Water rate hike hoses homeowners

Despite a public outcry and pleas from the city’s top financial officials, New York City Water and Sewer rates are going to rise by 11.5 percent on July 1, and the Water Board will not do a thing to stop it.
They can’t, according to a confidential source close to the city’s Department of Environmental Protection (DEP).
For months since the obscure group of seven mayoral appointees, who held its last meeting in downtown Manhattan on Tuesday, June 19, announced the double-digit hike, elected officials and advocates have been calling the Water Board to task, demanding that they take action.
City Comptroller William C. Thompson, City Council Finance Committee chair David Weprin and other Councilmembers have called for the board to cut the rate increase, retain over $63 million in rent payments to the city, or wait for the city budget to be approved before setting water rates.
However, the law that created the Water Board in 1985 dictates that they administer the system, and mandates that they must set rates high enough to pay the rent charged by the city on the infrastructure and interest on bonds that have been issued, as well as other expenses. By law, they must do this independently of the city budget, and pay the rent on time - on July 1.

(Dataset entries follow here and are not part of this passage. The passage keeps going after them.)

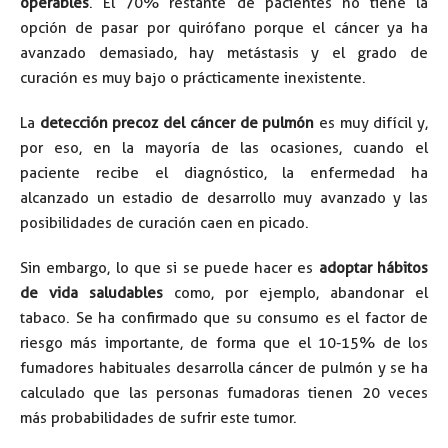
operables
. El 70% restante de pacientes no tiene la
opción de pasar por quirófano porque el cáncer ya ha
avanzado demasiado, hay metástasis y el grado de
curación es muy bajo o prácticamente inexistente.
La
detección precoz del cáncer de pulmón
es muy difícil y,
por eso, en la mayoría de las ocasiones, cuando el
paciente recibe el diagnóstico, la enfermedad ha
alcanzado un estadio de desarrollo muy avanzado y las
posibilidades de curación caen en picado.
Sin embargo, lo que si se puede hacer es
adoptar hábitos
de vida saludables
como, por ejemplo, abandonar el
tabaco. Se ha confirmado que su consumo es el factor de
riesgo más importante, de forma que el 10-15% de los
fumadores habituales desarrolla cáncer de pulmón y se ha
calculado que las personas fumadoras tienen 20 veces
más probabilidades de sufrir este tumor.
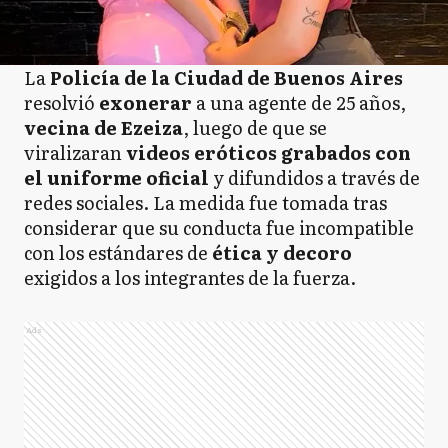
La
Policía de la Ciudad de Buenos Aires
resolvió
exonerar
a una agente de 25 años,
vecina de Ezeiza
, luego de que se
viralizaran
videos eróticos grabados con
el uniforme oficial
y difundidos a través de
redes sociales. La medida fue tomada tras
considerar que su conducta fue incompatible
con los estándares de
ética y decoro
exigidos a los integrantes de la fuerza.
Ads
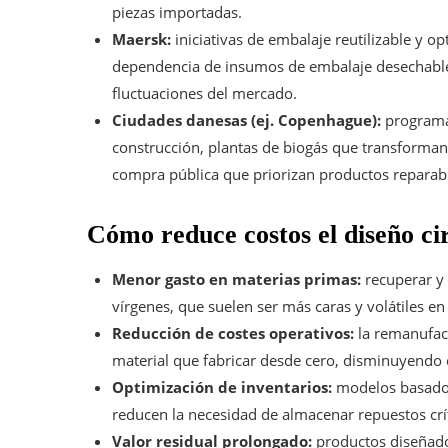
piezas importadas.
Maersk:
iniciativas de embalaje reutilizable y o
dependencia de insumos de embalaje desechable
fluctuaciones del mercado.
Ciudades danesas (ej. Copenhague):
programas
construcción, plantas de biogás que transforman r
compra pública que priorizan productos reparable
Cómo reduce costos el diseño ci
Menor gasto en materias primas:
recuperar y 
vírgenes, que suelen ser más caras y volátiles en
Reducción de costes operativos:
la remanufac
material que fabricar desde cero, disminuyendo c
Optimización de inventarios:
modelos basados 
reducen la necesidad de almacenar repuestos crít
Valor residual prolongado:
productos diseñado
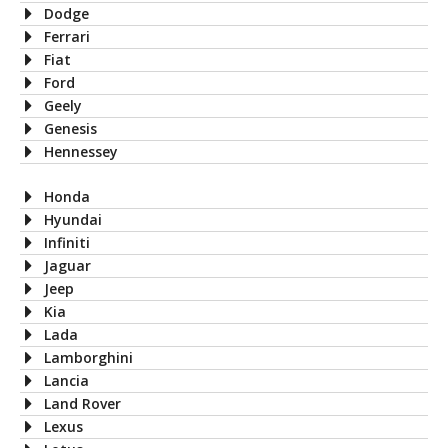
Dodge
Ferrari
Fiat
Ford
Geely
Genesis
Hennessey
Honda
Hyundai
Infiniti
Jaguar
Jeep
Kia
Lada
Lamborghini
Lancia
Land Rover
Lexus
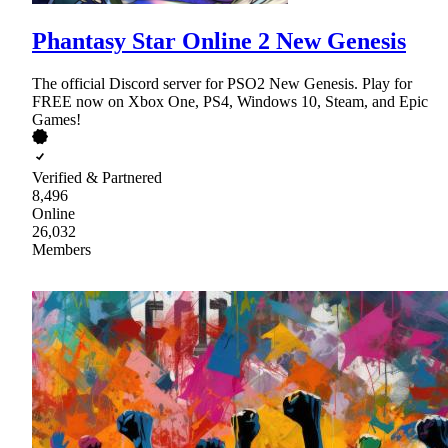
Phantasy Star Online 2 New Genesis
The official Discord server for PSO2 New Genesis. Play for
FREE now on Xbox One, PS4, Windows 10, Steam, and Epic
Games!
Verified & Partnered
8,496
Online
26,032
Members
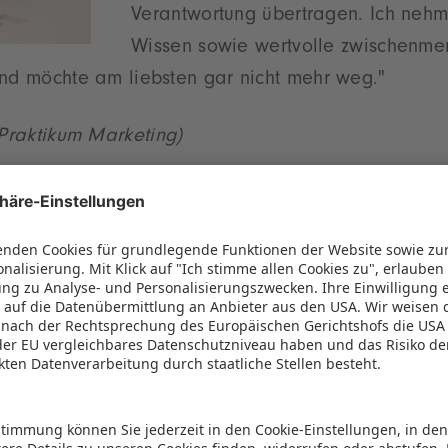
Verantwortung übertragen. Ich nehm
Wissen sowie wertvolle zwischenme
und möchte am liebsten gar nicht mehr weg."
Praktikum Marketing)
“Meine Zeit als Duale Studentin beg
der Insights-X, was ein sehr cooler S
Team hier ist wirklich super und man
aufgenommen. Was ich sehr besonder
man sehr schnell Verantwortung üb
und auch schon direkt eigene Projek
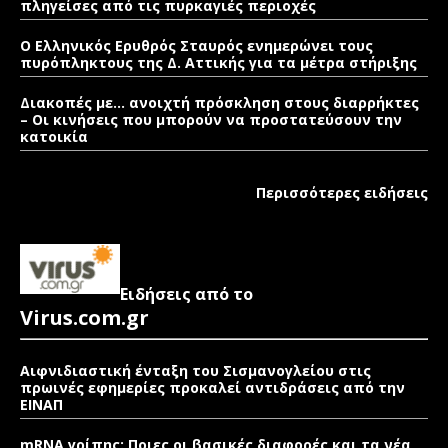
πληγείσες από τις πυρκαγιές περιοχές
Ο Ελληνικός Ερυθρός Σταυρός ενημερώνει τους
πυρόπληκτους της Δ. Αττικής για τα μέτρα στήριξης
Διακοπές με… ανοιχτή πρόσκληση στους διαρρήκτες
– Οι κινήσεις που μπορούν να προστατεύσουν την
κατοικία
Περισσότερες ειδήσεις
Ειδήσεις από το
Virus.com.gr
Αιφνιδιαστική ένταξη του Σισμανογλείου στις
πρωινές εφημερίες προκαλεί αντιδράσεις από την
ΕΙΝΑΠ
mRNA γρίπης: Ποιες οι βασικές διαφορές και τα νέα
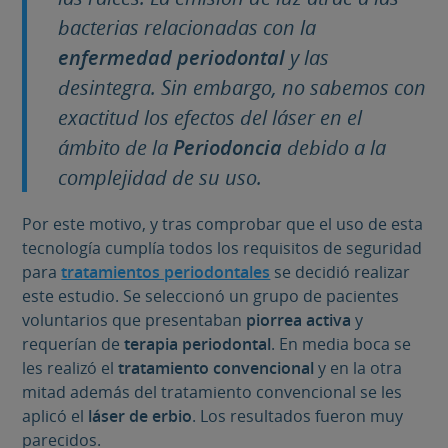
bacterias relacionadas con la
enfermedad periodontal
y las
desintegra. Sin embargo, no sabemos con
exactitud los efectos del láser en el
ámbito de la
Periodoncia
debido a la
complejidad de su uso.
Por este motivo, y tras comprobar que el uso de esta
tecnología cumplía todos los requisitos de seguridad
para
tratamientos periodontales
se decidió realizar
este estudio. Se seleccionó un grupo de pacientes
voluntarios que presentaban
piorrea activa
y
requerían de
terapia periodontal
. En media boca se
les realizó el
tratamiento convencional
y en la otra
mitad además del tratamiento convencional se les
aplicó el
láser de erbio
. Los resultados fueron muy
parecidos.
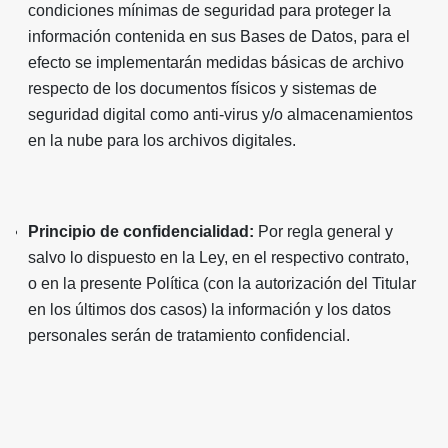
condiciones mínimas de seguridad para proteger la
información contenida en sus Bases de Datos, para el
efecto se implementarán medidas básicas de archivo
respecto de los documentos físicos y sistemas de
seguridad digital como anti-virus y/o almacenamientos
en la nube para los archivos digitales.
Principio de confidencialidad:
Por regla general y
salvo lo dispuesto en la Ley, en el respectivo contrato,
o en la presente Política (con la autorización del Titular
en los últimos dos casos) la información y los datos
personales serán de tratamiento confidencial.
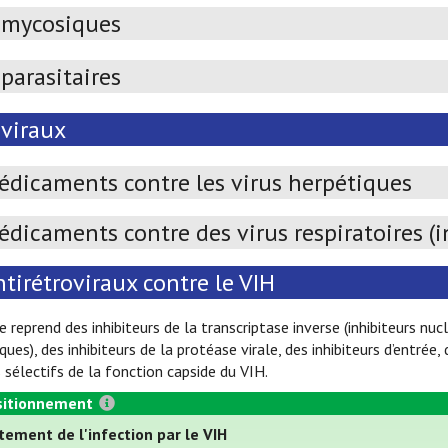
imycosiques
parasitaires
iviraux
édicaments contre les virus herpétiques
dicaments contre des virus respiratoires (i
tirétroviraux contre le VIH
e reprend des inhibiteurs de la transcriptase inverse (inhibiteurs nuc
ques), des inhibiteurs de la protéase virale, des inhibiteurs d’entrée,
s sélectifs de la fonction capside du VIH.
itionnement
tement de l'infection par le VIH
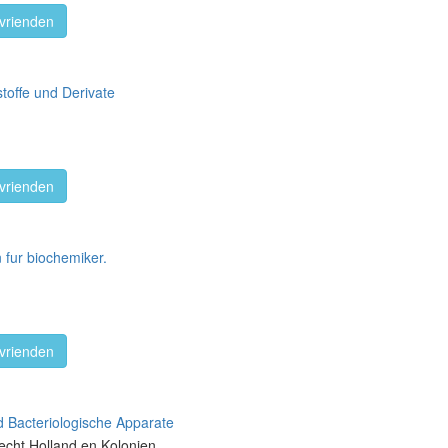
vrienden
toffe und Derivate
vrienden
fur biochemiker.
vrienden
d Bacteriologische Apparate
recht Holland en Kolonien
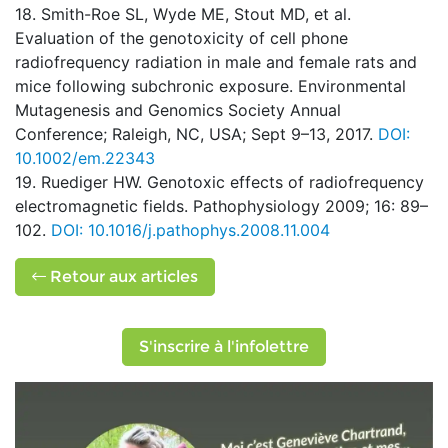
18. Smith-Roe SL, Wyde ME, Stout MD, et al.
Evaluation of the genotoxicity of cell phone
radiofrequency radiation in male and female rats and
mice following subchronic exposure. Environmental
Mutagenesis and Genomics Society Annual
Conference; Raleigh, NC, USA; Sept 9–13, 2017.
DOI:
10.1002/em.22343
19. Ruediger HW. Genotoxic effects of radiofrequency
electromagnetic fields. Pathophysiology 2009; 16: 89–
102.
DOI: 10.1016/j.pathophys.2008.11.004
Retour aux articles
S'inscrire à l'infolettre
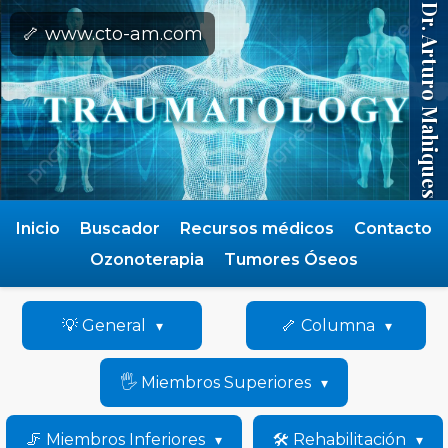
Dr. Arturo Mahiques
🦴 www.cto-am.com
Inicio
Buscador
Recursos médicos
Contacto
Ozonoterapia
Tumores Óseos
💡 General
🦴 Columna
🖐️ Miembros Superiores
🦵 Miembros Inferiores
🛠️ Rehabilitación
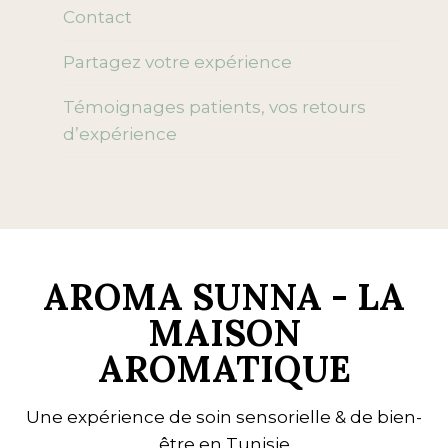
Contact
Partagez votre expérience
Témoignages patients, vos retours
d’expérience
AROMA SUNNA - LA
MAISON
AROMATIQUE
Une expérience de soin sensorielle & de bien-
être en Tunisie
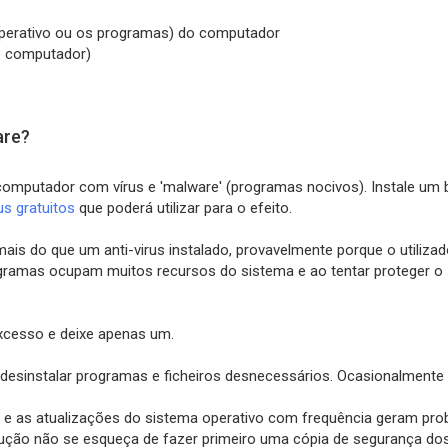
perativo ou os programas) do computador
o computador)
are?
mputador com vírus e 'malware' (programas nocivos). Instale um b
rus gratuitos
que poderá utilizar para o efeito.
do que um anti-virus instalado, provavelmente porque o utilizador
rogramas ocupam muitos recursos do sistema e ao tentar proteger o
excesso e deixe apenas um.
 desinstalar programas e ficheiros desnecessários. Ocasionalmente
e as atualizações do sistema operativo com frequência geram probl
solução não se esqueça de fazer primeiro uma cópia de segurança d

The city owns the water infrastructure - the reservoirs, surrounding land, pumping and filtration stations, and the pipes. The New York City Municipal Water Finance Authority issues bonds to pay for capital expenditures like the ongoing Water Tunnel No. 3 project — a nearly $6 billion venture to augment the city’s water supply; it would run from Astoria to Yonkers.
According to a statement released by Anne Canty, deputy commissioner of the DEP, “The rental payment is consistent with the practice of many water utilities around the country. … Any interference with this independent rate setting is likely to be determined an interference with the Water Authority’s obligations to its bondholders.”
A misstep could cause a downgrade in the Authority’s bond rating and potentially cost millions in higher interest payments - and lead to even higher rates, according to Canty, who also said that New York’s water rates are lower than the national average.
Canty confirmed that the members of the Water Board receive an honorarium “which hasn’t been raised since the board was created” and expenses, and that the meetings are held in Manhattan instead of DEP headquarters in Queens for the convenience of the seven members, four of whom are from Manhattan and three from Brooklyn. “They’re not avoiding anyone,” she said.
Laura Rivera, speaking for Thompson, said, “there are two parties to the lease, the city and the Water Board, and both would have to agree on new lease terms.”
According to Rivera, the Comptroller’s proposal is for the portion of the rent left over after the bond interest is paid. “The Comptroller wants to protect credit structure and ratings but has found ways to benefit ratepayers with a combination of short term rate relief and increased ‘pay as you go’ capital which pays dividends over time,” she said.
City Councilmember James F. Gennaro, who chairs the Environmental Protection Committee - which oversees the DEP - said, “The rate increase is outrageously unfair, because the city has $4.4 billion in surplus by the most conservative estimate and will be taking millions from ratepayers to use on non-water projects.”
Gennaro, who also sits on the Finance Committee, continued, “At our hearing, we forcefully made our case to mayoral budget director Mark Page and he flatly declined.” Gennaro continued, “To be fair, Page doesn’t set policy, the mayor does.”
Weprin observed, “The property tax rebates that homeowners have been able to enjoy for the past four years equate to very little financial relief because of the increased water rate. After all the hard work we put in with the administration to hammer out the property tax cut in the new budget, it’s a shame that homeowners won’t feel like it’s a real break. We can’t put money in their hands one minute and take it away the next.”
The DEP suggests that much of the need for the rate increase rests on the shoulders of property owners who don’t pay their bills - more than 21,000 property owners owe for two years or more, according to published reports.
Ray Orlando of the mayor’s Office of Management and Budget supports the DEP’s view. “Water and sewer charges are below average and the city pays about $52 million a year in water and charges. They pay rent because, unlike other utilities, they don’t pay property taxes.”
“Between 10-15 percent of total water bills go unpaid, and that puts pressure on the Water Board to raise rates.” Orlando continued, “The city and the DOE are seeking to empower the agency to sell liens against delinquent water and sewer bills, but the Council refuses.” He also said, “They allowed the current law, which enabled the Water Board to attach water and sewer liens to property tax liens, to expire.”
Gennaro reacted strongly when informed of the administration’s comments. “That’s nonsense! We [the City Council] offered to extend the existing law but the mayor’s people refused. It was better than nothing.”
He explained, “Under the old system, when there was a property tax and water lien, even though the city would only sell the property tax lien, people often just paid off both to avoid possible foreclosure by the new lien holder.”
“The DEP billing system is out of control. There are thousands of users who have bad or no meters, who don’t have their meters read and get estimated bills or don’t even get water bills at all. Until they get their act together, there’s no way we’re going to let them have that kind of leverage over property owners,” he said.